### EXCERPT PROVIDED
I can’t get myself into a flying unicorn playing the trumpet pose….and that’s okay.

I base every single class I teach on being where you are, staying true to that place, and moving forward from there. Force does not encourage growth, patience does. So often the ego gets in the way and we compare ourselves to our former self or to other students in the room or a picture we saw on instagram. We each have our own truth. That’s what makes us magic!

WELL I FORGOT TO PRACTICE MY TEACHINGS! 😉 I recently took a class from a teacher I never met before and was so excited when she immediately began class having all of us total strangers walking around the room together. I was excited because it was different, I was hardly comfortable especially when she had us stop in front of someone  without saying anything, just looking at them in their eyes…how often do strangers do that? Well it’s a fast way to the ego. I was hardly thinking of the other person and wondering what they were thinking of me instead. As if I expected them to think negatively of me because my hair was in a huge knot on top of my head or because my face looks less than radiant at 9am on a Monday. I wasn’t judging them at all. Why would I think they were of me. Maybe because I judge me every single morning. What a waste of time!

### RAW DATA
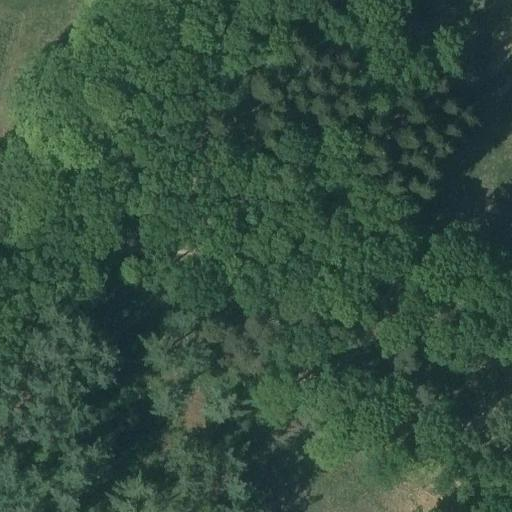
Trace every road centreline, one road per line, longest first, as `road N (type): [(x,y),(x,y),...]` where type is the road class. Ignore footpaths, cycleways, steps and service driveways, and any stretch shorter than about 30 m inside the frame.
road 1 (track): [(0,239),(457,282),(511,298)]
road 2 (track): [(0,341),(201,0)]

### PROBLEM SET
1. Translate into Spanish the following sentence from the yoga post: "Force does not encourage growth, patience does."
2. Return the passage of the yoga post from "WELL I FORGOT" to "waste of time!", copied without any alteration.

### EXPECTED OUTPUTS
1. La fuerza no fomenta el crecimiento; la paciencia, sí.

2.
WELL I FORGOT TO PRACTICE MY TEACHINGS! 😉 I recently took a class from a teacher I never met before and was so excited when she immediately began class having all of us total strangers walking around the room together. I was excited because it was different, I was hardly comfortable especially when she had us stop in front of someone  without saying anything, just looking at them in their eyes…how often do strangers do that? Well it’s a fast way to the ego. I was hardly thinking of the other person and wondering what they were thinking of me instead. As if I expected them to think negatively of me because my hair was in a huge knot on top of my head or because my face looks less than radiant at 9am on a Monday. I wasn’t judging them at all. Why would I think they were of me. Maybe because I judge me every single morning. What a waste of time!